В этом стихотворении перекликаются слова: ласковый ветер - белые тучи, поющие птицы - прибрежные травы, сад - горные отроги, встречают полуденный зной - омыты прозрачной водой. Подобная упорядоченность придает стихам особую прелесть и гармоничность. В стихах возникает внутренняя смысловая игра, и читатель как бы заранее ждет эха - отзвука одного слова в другом. Разумеется, поэту приходится порядком поработать, чтобы добиться изысканного и строгого параллелизма (банальный параллелизм говорит о «болезни» стиха), а ведь это требование в «стихах нового стиля» - отнюдь не последнее.

В них должна быть не только словесная, но и звуковая упорядоченность. В китайском языке каждый иероглиф произносится своим тоном - ровным, падающим или восходящим, и поэту надлежит так подобрать слова, чтобы стихотворение получило законченный музыкальный рисунок. Говоря языком Шэнь Юэ, известного теоретика эпохи Северных и Южных династий, «в стихотворной строке музыкальный рисунок должен постоянно варьироваться, а в пределах двустишия - тяжелое сочетаться с легким, а не с подобным себе». Тяжелое - с легким: о чем это? Безусловно, о сочетании тонов - падающего с восходящим, ровного с падающим. Знатокам стиха вроде Шэнь Юэ резало слух малейшее неблагозвучие, и если поэзия издавна считалась родственной живописи, то последователи Шэнь Юэ словно бы приравняли ее и к музыке. В музыкальном двухголосии движение верхнего голоса не должно совпадать с движением нижнего (иначе получится унисон), вот и рекомендации Шэнь Юэ заключаются в том, чтобы тон иероглифа в верхней строке не совпадал с тоном иероглифа, занимающего то же место строкой ниже. Только тогда звуковой рисунок сможет приобрести завершенность и устойчивость и в стихе появится мелодия (не случайно китайские стихи читаются именно нараспев).

* Данные:
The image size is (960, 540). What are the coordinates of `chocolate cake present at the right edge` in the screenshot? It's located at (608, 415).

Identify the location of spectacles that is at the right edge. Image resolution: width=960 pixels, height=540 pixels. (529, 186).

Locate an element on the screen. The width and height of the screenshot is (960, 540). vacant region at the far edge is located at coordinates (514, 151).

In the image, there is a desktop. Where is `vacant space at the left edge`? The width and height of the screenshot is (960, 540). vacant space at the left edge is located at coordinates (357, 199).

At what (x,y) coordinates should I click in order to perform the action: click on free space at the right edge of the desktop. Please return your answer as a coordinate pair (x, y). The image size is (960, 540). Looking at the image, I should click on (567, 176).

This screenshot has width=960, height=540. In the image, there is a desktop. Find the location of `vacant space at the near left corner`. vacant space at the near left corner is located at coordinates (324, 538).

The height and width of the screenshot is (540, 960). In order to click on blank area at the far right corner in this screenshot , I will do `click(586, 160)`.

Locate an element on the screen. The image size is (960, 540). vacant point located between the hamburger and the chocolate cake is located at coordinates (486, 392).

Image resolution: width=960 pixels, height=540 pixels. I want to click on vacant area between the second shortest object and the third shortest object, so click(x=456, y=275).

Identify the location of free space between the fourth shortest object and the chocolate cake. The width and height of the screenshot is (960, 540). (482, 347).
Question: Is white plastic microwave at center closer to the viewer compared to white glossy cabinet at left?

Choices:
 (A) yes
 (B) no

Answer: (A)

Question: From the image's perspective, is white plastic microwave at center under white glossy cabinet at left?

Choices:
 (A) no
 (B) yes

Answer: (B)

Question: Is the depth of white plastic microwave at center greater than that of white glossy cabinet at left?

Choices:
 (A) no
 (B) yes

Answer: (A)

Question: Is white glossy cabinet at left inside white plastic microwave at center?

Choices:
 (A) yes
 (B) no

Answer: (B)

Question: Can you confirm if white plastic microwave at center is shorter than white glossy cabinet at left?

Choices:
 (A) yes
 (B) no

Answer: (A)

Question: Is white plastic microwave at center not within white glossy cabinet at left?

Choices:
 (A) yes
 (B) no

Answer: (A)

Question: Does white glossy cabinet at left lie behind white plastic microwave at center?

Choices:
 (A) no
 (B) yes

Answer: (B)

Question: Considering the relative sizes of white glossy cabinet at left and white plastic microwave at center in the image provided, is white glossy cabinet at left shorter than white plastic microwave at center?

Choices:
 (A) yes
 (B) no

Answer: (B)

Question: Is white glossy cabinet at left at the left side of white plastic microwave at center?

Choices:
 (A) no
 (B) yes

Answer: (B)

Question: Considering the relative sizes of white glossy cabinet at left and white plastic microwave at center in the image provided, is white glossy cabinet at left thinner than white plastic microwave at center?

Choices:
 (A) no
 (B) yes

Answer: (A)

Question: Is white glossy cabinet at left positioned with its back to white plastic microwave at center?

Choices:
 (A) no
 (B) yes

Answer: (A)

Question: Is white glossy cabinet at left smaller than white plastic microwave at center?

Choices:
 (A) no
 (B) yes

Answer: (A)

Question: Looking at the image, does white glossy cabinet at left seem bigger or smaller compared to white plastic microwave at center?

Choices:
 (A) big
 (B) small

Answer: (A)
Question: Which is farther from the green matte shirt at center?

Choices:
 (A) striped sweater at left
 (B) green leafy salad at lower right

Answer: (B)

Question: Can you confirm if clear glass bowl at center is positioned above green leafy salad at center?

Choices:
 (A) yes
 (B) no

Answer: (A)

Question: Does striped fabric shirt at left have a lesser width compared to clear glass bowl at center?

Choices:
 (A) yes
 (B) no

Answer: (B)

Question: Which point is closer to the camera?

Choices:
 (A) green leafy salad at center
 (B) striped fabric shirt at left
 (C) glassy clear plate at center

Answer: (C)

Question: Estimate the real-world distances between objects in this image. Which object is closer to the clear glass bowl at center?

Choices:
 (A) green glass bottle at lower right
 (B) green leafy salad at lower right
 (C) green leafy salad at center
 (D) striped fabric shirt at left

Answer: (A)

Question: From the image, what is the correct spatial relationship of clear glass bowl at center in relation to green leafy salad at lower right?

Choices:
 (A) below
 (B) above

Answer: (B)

* Цель задания: Напишите продолжение отрывка о китайском стихосложении, начиная сразу после его последнего предложения.

* Ответ:
Итак, рифма, параллелизм, тональный рисунок... что же еще? Кажется, и так достаточно правил, чтобы начинающий стихотворец ощутил благоговейный страх перед строгой наукой стихосложения, но нельзя не упомянуть и еще об одном. Этим правилом владеет лишь тот, кто с детства читает классические книги, помнит наизусть строки древних поэтов и умеет разговаривать с читателем на языке намеков и иносказаний. «Намеки на древность» - таково название упомянутого приема - помогают читателю проникнуть в смысл стихотворения, который находится как бы «в стороне от сказанных слов». Недосказанность - одно из сильнейших выразительных средств китайской лирики. Поэт как бы «забывает слова» там, где воображение читателя само начинает работать, и за гранью написанного текста раскрывается глубинный подтекст. В то же время нельзя перегружать стихи «намеками», иначе они превратятся в головоломку. Одного-двух «намеков» вполне достаточно, чтобы в стихотворении возник второй план, как это происходит, к примеру, у Юй Синя, поэта периода Северных и Южных династий, одного из учителей Ду Фу:

...Стенания цитры заполнили маленький дом, Старинные книги лежат в изголовье моем. Ту притчу о бабочке мне доводилось слыхать, Но я не Чжуанцзы, и бабочкой мне не бывать...

В трактате древнекитайского философа Чжуанцзы рассказывается, как однажды ему приснилось, будто он бабочка, весело порхающая над лугом. И вот, проснувшись, философ долго не мог понять: снилось ли ему, Чжуанцзы, что он бабочка, или бабочке снится сейчас, что она - Чжуанцзы. Читатель стихов Юй Синя, конечно же, знал эту притчу, и ему было достаточно намека, чтобы воскресить ее в памяти.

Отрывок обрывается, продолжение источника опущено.